Europe’s dependence on Russian gas has been a key factor in efforts by the continent’s leaders to agree on how to respond to the invasion of Ukraine. Last February, when the invasion began, Germany canceled the Nord Stream 2 gas pipeline project with an investment of 11,000 million. Now EU officials say they are working on a plan to cut the bloc’s import needs from Russia by almost 80% this year. And some of the countries that most need Russian supplies, such as Italy, see it as feasible to completely break ties with that country in a maximum of two and a half years.
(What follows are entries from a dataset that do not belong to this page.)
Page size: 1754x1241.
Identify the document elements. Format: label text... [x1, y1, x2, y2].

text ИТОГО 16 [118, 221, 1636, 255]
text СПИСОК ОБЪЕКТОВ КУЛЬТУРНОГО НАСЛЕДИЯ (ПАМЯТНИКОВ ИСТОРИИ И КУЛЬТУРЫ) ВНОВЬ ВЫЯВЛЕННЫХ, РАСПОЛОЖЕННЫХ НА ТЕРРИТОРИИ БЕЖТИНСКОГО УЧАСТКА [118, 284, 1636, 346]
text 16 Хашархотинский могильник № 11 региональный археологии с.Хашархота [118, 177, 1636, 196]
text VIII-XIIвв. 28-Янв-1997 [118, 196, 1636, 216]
The announcement by the Russian deputy prime minister comes after several days of strong bullishness in European gas markets, with prices rising by almost 80% due to fears of a disruption in supplies from Russia or, more recently, an expansion Western sanctions, so far very careful in excluding the energy sector.
He knows in depth all the sides of the coin.
Shipments to Europe through Ukraine have increased to 109 million cubic meters per day, according to figures provided by Novak, which equates to shipments to Europe of around 40 billion cubic meters per year. “Transit is being fulfilled 100% to this day. But at the same time, following the baseless accusations against Russia regarding Europe’s energy crisis and the ban on Nord Stream 2, we have every right to retaliate and impose an embargo on gas pumped through Nord Stream 1.” has added.
The decision has not yet been made, according to the deputy prime minister, who has recalled that with mutual sanctions on gas “nobody wins (…) despite the fact that European politicians, with their claims and accusations, are pushing us towards it . Once again, European officials are trying to blame Russia for their problems and the mistakes of their own energy policy in recent years,” he said, while denying any responsibility for the recent increase in prices and volatility. of the gas market. “Russia has nothing to do with it,” he has settled.